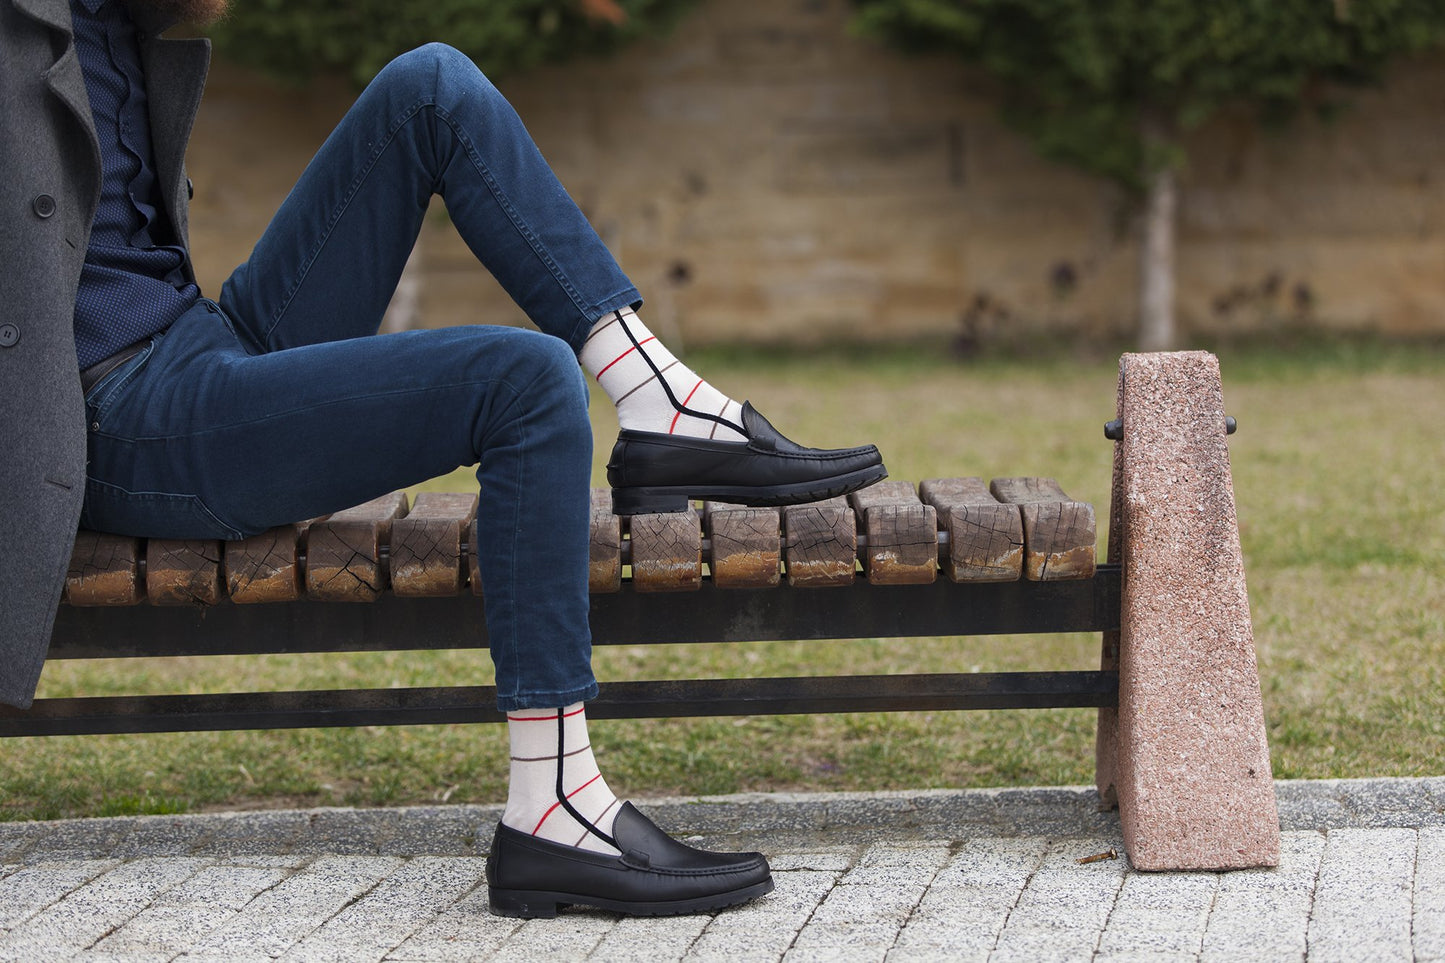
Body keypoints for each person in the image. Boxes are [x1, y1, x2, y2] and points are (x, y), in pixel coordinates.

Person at [0, 0, 887, 918]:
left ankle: (658, 395)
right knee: (526, 380)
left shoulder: (115, 13)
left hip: (199, 345)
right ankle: (554, 805)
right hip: (121, 417)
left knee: (431, 84)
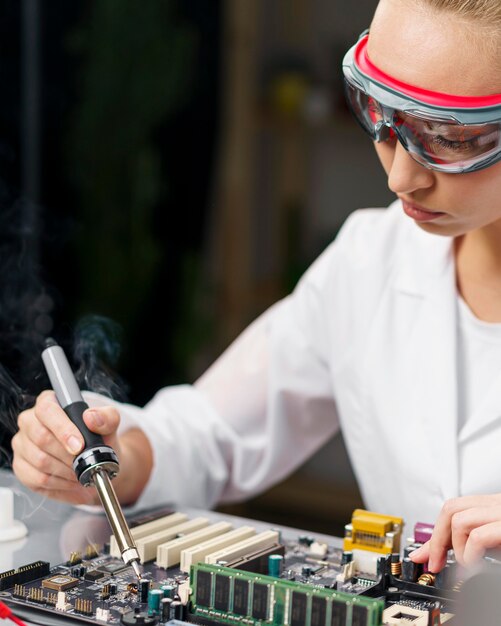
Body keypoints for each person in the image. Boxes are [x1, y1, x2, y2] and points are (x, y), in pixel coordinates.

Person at [10, 0, 501, 575]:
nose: (399, 177)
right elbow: (214, 431)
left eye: (446, 136)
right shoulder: (372, 263)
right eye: (379, 113)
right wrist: (116, 456)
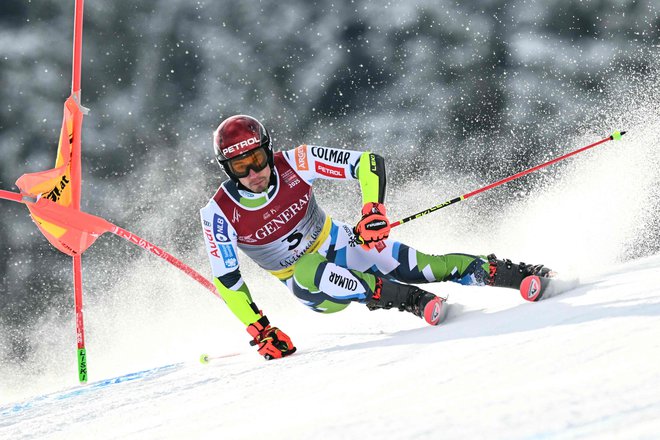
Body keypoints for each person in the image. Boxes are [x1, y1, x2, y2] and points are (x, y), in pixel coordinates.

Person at [200, 115, 552, 360]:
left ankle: (515, 275)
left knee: (424, 266)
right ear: (227, 169)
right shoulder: (218, 213)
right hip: (310, 286)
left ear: (267, 149)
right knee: (309, 267)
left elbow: (366, 163)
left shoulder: (296, 161)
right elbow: (229, 281)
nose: (254, 173)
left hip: (342, 243)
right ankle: (409, 300)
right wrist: (260, 330)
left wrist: (373, 211)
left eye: (258, 159)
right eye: (240, 167)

* [PROBLEM DETAILS]: Beginning with the line that holds "left knee: (424, 266)" and ending with the last line of the listing, output every line exactly. Leave out everything else.

* [OUTPUT OF THE TASK]:
left knee: (424, 266)
right ear: (227, 169)
right shoulder: (218, 213)
right hip: (310, 286)
left ear: (267, 149)
right knee: (309, 267)
left elbow: (366, 163)
left shoulder: (296, 161)
right elbow: (229, 281)
nose: (254, 173)
left hip: (342, 243)
right ankle: (409, 300)
right wrist: (260, 330)
left wrist: (373, 211)
left eye: (258, 159)
right eye: (240, 167)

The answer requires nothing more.